In chains, he spoke of the importance of being mindful of others, not only of our own interests.
Practicing being present, PyschCentral advised, “although its difficult, being more present can benefit relationships, productivity, and, most importantly, overall wellness.”
Offering tips for how to be more present, PC said, “monotask from time to time.”
Slow down, resist the need to “frantically shift attention from one task to another.”
Other PC suggestions included, “reducing distractions.”
Leave the phone alone, and only check in after eating breakfast.
Listing the benefits, PyschCentral highlighted, reduced stress, improved focus, better management of anxiety, and healthier relationships.
The indirect benefits of practicing being present are cherishing enjoyable experiences, clearer thinking when reading a book, or watching a movie, and better sleep.
Prayer, and deep-breathing exercises can also help.
Apply 4-7-5: Breath in for four seconds. Hold for seven seconds. Breathe out for five seconds.

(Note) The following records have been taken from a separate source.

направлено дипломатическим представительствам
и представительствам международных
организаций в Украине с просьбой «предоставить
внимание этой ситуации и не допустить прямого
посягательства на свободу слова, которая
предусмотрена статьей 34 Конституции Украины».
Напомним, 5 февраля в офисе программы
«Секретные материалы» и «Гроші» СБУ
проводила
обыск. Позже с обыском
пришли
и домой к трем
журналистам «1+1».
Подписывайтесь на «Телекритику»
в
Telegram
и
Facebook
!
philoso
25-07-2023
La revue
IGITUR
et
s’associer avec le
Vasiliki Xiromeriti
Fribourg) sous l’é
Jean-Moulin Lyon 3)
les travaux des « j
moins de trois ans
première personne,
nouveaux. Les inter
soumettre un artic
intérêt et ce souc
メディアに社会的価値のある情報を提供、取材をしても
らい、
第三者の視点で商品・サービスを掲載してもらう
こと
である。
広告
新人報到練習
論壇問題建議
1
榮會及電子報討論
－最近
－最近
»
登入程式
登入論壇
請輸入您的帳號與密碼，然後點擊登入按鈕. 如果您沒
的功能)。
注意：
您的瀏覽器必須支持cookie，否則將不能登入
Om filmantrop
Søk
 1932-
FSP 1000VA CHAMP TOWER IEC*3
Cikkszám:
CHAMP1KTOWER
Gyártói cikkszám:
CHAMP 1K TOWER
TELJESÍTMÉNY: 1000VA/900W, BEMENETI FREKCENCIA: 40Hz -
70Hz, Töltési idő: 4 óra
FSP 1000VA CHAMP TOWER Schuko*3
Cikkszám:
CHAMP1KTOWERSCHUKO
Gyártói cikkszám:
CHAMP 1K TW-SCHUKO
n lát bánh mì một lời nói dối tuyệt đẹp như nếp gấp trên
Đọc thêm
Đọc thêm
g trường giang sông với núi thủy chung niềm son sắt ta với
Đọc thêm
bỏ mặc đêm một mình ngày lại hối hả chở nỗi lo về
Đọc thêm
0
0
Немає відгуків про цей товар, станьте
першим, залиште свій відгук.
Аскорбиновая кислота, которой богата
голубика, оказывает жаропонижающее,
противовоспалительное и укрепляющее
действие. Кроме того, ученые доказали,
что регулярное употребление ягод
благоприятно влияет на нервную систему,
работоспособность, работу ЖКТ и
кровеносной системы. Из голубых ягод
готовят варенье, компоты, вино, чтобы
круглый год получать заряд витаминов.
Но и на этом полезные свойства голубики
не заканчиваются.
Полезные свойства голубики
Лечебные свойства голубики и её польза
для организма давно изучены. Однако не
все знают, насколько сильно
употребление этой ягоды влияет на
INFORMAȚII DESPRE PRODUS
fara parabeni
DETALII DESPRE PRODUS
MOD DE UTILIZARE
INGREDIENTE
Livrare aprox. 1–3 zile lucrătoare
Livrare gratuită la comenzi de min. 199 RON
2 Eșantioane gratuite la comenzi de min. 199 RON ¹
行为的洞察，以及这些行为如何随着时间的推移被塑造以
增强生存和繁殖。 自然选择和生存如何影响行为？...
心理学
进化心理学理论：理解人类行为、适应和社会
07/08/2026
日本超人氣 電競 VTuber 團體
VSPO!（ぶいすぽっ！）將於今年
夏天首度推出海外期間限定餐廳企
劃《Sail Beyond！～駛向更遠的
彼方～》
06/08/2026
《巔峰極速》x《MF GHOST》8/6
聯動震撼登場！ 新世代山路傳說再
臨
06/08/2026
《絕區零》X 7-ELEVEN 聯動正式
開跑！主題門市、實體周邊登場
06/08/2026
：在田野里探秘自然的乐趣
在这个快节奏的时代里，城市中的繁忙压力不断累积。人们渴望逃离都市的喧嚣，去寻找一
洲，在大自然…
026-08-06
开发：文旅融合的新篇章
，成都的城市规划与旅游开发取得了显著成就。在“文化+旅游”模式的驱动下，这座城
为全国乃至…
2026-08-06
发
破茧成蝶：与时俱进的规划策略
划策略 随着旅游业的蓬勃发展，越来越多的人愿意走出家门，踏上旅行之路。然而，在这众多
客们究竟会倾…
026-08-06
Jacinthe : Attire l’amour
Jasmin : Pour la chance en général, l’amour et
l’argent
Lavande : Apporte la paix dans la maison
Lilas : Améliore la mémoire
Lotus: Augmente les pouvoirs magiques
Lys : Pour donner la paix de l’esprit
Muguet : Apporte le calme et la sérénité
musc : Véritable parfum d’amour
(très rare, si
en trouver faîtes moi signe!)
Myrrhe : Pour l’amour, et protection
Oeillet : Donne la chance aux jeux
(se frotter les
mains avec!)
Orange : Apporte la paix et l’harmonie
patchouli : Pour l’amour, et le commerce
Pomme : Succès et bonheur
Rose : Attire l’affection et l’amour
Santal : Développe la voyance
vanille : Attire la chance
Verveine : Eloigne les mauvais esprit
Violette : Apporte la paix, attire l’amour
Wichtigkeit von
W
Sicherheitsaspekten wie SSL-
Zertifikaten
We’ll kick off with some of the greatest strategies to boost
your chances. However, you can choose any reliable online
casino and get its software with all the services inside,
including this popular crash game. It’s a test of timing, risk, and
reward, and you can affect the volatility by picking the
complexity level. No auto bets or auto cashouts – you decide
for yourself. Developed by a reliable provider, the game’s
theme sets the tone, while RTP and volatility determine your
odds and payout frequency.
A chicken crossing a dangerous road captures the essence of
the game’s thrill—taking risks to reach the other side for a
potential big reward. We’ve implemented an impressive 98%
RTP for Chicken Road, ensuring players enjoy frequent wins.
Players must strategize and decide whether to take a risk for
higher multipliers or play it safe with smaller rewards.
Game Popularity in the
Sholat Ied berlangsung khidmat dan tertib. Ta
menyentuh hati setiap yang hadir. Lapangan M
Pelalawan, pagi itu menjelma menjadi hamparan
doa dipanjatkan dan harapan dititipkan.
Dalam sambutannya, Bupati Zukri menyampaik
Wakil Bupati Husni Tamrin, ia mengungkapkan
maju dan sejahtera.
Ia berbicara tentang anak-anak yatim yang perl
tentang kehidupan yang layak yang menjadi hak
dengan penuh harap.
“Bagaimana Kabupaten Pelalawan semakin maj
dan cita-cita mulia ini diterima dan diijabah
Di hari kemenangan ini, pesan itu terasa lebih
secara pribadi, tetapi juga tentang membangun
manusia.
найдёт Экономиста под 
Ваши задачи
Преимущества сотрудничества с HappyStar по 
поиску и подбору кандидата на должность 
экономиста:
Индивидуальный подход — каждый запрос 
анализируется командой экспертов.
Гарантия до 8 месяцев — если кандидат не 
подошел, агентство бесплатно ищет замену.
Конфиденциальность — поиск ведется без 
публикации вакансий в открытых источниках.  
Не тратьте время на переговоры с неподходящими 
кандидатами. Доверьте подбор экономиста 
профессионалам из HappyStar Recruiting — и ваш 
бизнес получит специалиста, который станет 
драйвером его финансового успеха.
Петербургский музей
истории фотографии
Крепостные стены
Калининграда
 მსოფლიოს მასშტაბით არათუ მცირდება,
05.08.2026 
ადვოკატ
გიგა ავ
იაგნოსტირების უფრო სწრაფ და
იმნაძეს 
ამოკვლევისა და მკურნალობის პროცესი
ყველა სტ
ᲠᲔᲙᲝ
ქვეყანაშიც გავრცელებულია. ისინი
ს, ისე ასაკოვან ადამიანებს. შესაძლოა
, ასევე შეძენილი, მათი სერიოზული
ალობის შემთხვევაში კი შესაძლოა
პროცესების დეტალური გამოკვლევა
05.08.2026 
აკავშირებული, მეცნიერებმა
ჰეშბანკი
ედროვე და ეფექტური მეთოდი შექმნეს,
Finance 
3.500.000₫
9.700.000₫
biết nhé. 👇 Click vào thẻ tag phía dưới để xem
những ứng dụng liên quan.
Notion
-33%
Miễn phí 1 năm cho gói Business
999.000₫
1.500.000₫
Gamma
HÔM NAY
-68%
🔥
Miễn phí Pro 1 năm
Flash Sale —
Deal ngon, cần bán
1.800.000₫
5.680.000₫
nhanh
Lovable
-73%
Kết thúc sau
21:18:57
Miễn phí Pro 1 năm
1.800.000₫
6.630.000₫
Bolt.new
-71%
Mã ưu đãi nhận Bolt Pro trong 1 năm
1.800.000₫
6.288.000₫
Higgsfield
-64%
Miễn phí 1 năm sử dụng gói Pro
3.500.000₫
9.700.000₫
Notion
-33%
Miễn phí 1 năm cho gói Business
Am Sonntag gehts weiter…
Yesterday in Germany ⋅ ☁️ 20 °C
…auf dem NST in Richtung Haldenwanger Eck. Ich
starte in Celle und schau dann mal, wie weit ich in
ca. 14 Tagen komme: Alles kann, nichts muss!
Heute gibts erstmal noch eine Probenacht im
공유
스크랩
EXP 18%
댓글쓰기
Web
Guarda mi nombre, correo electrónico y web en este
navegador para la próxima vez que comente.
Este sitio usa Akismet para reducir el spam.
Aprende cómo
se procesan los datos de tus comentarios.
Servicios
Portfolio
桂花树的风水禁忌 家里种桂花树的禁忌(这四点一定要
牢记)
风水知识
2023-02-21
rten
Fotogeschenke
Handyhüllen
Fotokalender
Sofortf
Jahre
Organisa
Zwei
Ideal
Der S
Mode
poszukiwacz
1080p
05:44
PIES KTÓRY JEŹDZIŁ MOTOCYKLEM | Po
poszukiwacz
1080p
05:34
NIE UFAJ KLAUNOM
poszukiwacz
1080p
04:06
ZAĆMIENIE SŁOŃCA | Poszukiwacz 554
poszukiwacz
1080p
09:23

Another good idea is ditching social media before bed, and committing to what I call, social media free Sundays.
In common Greek the word mindful (prothumia) carries the meaning: ‘forward thinking, readiness, zeal, spirit, and inclination’.
Forward thinking goes a long way in helping kids love bomb mum.
Make Mother’s Day a well-planned military operation.
Be present.
Assemble team dad, strategise, and execute MD Two-Zero-Two-Three, with the kind of attentiveness mum deserves.